Despite being developed to fight the original COVID-19 strain, a third dose of mRNA vaccine boosts the immune system substantially to better fight infections caused by the Omicron variant relative to the standard 2-dose primary series, according to two new studies in Nature and JAMA Network Open.
Broader B-cell memory response
One mechanism by which the booster dose fights Omicron is by increasing the range of memory B cells in the recipient, the Nature researchers write. The B cells then help produce broadly neutralizing antibodies, more than 50% of which were capable of neutralizing Omicron in a study of 42 adult volunteers.
To conduct the study, researchers assessed the longitudinal immune responses of volunteers who received the primary two-dose vaccine series plus a booster shot. None of the volunteers—all healthy adults—had previously been infected with any strain of SARS-CoV-2. The study took place in 2021, with 34 volunteers receiving the Pfizer-BioNTech vaccine and 8 receiving the Moderna vaccine.
Blood samples were taken 2.5 weeks after the prime dose, 1.3 and 5 months after the second dose, and 1 month after the third dose. Following a 7.3-fold decrease in neutralizing titers between 1.3 and 5 months after the second vaccine dose, administration of a booster dose raised neutralizing titers 11.9-fold, the authors found.

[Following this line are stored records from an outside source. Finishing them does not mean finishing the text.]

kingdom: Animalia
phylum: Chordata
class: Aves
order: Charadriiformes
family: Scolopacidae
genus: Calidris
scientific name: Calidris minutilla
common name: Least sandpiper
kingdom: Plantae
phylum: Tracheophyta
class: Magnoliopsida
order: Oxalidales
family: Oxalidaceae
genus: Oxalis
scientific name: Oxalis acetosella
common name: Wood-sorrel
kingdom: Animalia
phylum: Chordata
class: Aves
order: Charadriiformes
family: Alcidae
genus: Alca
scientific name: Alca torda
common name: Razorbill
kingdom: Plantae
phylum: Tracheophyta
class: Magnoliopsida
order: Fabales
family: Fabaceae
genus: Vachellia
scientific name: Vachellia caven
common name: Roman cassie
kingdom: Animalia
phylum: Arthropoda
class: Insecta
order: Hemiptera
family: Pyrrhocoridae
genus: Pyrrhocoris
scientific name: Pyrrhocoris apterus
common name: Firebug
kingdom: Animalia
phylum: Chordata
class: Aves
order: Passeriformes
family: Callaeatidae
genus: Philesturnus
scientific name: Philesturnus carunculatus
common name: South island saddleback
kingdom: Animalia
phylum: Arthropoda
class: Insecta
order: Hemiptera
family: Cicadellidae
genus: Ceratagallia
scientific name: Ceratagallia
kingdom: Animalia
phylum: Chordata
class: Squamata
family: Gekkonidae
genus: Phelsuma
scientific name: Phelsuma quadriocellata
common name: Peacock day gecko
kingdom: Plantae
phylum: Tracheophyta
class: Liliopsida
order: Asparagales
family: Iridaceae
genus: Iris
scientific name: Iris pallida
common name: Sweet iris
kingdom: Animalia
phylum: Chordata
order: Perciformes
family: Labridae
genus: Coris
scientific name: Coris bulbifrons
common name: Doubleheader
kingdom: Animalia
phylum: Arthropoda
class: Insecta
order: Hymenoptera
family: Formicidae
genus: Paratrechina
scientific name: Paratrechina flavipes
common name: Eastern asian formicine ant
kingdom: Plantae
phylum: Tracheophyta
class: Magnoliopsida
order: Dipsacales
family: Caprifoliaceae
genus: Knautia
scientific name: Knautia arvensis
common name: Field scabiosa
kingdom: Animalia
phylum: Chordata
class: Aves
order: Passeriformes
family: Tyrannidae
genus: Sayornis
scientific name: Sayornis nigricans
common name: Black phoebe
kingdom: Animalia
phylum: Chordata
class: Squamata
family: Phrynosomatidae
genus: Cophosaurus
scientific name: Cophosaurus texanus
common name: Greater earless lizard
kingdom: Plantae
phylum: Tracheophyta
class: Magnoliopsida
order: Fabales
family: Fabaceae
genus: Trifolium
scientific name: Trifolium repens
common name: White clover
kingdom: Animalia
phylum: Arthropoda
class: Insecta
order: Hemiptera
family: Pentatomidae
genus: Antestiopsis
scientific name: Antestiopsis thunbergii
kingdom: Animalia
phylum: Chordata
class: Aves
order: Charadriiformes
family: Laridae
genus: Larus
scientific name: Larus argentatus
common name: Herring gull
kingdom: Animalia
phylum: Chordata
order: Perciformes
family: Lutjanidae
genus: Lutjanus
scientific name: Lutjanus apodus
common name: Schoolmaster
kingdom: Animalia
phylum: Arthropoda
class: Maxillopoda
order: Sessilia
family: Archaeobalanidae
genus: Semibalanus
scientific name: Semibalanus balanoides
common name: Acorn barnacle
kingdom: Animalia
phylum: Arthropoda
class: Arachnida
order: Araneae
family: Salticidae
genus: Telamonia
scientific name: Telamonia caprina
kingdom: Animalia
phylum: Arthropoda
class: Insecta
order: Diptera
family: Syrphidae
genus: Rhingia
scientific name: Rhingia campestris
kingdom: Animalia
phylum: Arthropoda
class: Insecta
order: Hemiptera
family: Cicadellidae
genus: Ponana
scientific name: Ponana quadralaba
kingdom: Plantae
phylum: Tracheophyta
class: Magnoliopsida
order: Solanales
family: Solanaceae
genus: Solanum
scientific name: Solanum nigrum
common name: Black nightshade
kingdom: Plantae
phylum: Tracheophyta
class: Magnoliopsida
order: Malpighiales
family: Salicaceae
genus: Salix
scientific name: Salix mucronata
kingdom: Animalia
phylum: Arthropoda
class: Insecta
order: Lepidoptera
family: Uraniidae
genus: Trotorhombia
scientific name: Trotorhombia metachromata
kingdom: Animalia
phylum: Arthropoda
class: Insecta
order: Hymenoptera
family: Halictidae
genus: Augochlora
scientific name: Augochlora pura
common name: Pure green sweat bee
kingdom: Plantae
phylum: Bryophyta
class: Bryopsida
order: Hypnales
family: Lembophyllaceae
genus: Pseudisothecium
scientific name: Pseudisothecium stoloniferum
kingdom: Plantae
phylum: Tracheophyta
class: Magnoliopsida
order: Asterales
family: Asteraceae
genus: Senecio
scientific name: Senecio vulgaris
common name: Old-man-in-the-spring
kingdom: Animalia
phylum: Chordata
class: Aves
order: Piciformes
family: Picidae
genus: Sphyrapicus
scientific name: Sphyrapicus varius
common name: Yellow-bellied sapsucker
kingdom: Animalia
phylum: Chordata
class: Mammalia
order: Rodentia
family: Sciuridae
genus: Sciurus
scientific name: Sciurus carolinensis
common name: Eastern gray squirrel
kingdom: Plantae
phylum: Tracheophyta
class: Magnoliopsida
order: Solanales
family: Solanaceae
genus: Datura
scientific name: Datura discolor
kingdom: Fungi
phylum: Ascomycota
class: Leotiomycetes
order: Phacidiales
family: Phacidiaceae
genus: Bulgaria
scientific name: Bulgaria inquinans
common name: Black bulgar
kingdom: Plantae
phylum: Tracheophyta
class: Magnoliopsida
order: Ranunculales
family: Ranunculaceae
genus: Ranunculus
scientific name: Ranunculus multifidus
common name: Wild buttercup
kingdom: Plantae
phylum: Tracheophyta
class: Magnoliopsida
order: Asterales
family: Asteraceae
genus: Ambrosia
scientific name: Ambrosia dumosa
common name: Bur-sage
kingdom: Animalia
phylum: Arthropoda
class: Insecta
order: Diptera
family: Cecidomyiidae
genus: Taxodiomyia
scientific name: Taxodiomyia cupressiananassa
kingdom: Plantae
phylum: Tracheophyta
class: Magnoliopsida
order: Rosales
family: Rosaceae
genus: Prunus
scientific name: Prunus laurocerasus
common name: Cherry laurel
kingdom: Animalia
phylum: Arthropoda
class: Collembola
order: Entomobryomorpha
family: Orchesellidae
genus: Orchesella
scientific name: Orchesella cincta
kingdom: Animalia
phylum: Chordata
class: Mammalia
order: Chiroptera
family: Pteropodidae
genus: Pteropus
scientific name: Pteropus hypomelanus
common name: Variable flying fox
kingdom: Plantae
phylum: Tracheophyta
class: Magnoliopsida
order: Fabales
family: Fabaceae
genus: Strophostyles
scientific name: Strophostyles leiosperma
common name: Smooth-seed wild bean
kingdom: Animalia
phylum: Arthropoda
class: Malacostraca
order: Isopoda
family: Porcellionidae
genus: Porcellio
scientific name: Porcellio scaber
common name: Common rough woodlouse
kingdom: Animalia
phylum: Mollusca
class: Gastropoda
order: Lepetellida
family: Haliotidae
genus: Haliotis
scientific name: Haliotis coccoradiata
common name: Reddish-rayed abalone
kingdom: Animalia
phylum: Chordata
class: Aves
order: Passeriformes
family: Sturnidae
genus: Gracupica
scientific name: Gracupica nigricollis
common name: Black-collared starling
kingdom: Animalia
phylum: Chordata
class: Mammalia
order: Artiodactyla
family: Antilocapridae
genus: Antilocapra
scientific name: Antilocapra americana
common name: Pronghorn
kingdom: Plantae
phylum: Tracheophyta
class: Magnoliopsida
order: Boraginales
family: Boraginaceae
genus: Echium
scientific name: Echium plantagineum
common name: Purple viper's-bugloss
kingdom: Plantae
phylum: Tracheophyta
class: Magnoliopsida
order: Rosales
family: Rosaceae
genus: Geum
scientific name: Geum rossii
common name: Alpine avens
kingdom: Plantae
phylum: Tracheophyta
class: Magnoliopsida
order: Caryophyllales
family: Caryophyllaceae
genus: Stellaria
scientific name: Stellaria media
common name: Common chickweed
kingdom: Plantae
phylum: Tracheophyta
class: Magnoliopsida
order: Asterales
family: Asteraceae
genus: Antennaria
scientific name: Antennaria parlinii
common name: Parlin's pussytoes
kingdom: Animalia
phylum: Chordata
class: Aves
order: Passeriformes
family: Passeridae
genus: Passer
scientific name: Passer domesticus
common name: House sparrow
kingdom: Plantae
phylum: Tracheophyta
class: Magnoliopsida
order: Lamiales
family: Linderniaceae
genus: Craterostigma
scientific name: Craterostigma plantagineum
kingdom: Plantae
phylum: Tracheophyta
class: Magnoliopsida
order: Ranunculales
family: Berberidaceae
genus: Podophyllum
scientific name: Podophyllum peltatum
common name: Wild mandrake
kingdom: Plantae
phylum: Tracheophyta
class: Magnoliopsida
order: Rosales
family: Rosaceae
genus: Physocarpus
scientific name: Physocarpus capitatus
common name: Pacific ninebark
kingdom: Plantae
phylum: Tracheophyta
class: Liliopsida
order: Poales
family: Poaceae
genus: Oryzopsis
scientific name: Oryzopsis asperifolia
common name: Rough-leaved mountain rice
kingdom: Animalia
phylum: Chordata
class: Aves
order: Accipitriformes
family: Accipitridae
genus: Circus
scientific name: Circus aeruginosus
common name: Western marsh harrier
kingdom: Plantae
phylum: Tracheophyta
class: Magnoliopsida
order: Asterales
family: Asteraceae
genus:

To determine how neutralizing antibodies after the booster dose held up against different strains of the virus, the researchers compared 18 antibody pairs that were randomly selected across participants and had measurable neutralizing activity against the original virus strain. They then challenged the samples with both Delta and Omicron BA.1 strains of SARS-CoV-2. Fifteen of 18 antibody pairs neutralized Delta, and 11 out of 18 pairs showed neutralizing activity against Omicron.
"The memory B cells expressing more potent and broader antibodies do not appear to contribute to circulating plasma antibody levels, but upon challenge with antigen in the form of a vaccine or infection, they produce large amounts of antibodies within 3-5 days," the authors concluded. "A diversified and expanded memory B cell compartment are likely to be key mechanisms that contribute to the enhanced protection against severe disease by a 3rd mRNA vaccine dose."
Despite mutations, T cells recognized Omicron
In the JAMA Network Open study, researchers demonstrated good T-cell immune response of vaccines from Omicron in 61 Italian volunteers who had different vaccination and infection histories.
The volunteers donated 15 milliliters of blood to researchers, who then processed the samples to measure T-cell reactivity to the mutated regions of the spike protein of the Omicron variant.
The median (range) frequency of CD4+ T cells reactive to peptides covering the mutated regions in the Omicron variant was 0.039% (0%-2.356%), a decrease of 64% compared with the frequency of CD4+ cells specific for the same regions of the ancestral strain (0.109% [0%-2.376%]), the authors found.
The reduction was 49% for CD8+ T cells. But the overall reactivity to the peptide library of the full-length protein was largely maintained (estimated 87%), which means the SARS-CoV-2 Omicron variant was recognized by the cellular component of the immune system.
The Omicron variant has more than 35 mutations in the spike protein compared to the original, Wuhan strain, the authors note.
"However, as these regions cover only a small proportion of the whole protein, the overall response against Omicron spike was largely preserved regardless of vaccination and/or infection history in our study," they said.
The results mean that both vaccination and previous infection with COVID-19 likely prevent severe illness and death from the Omicron strain.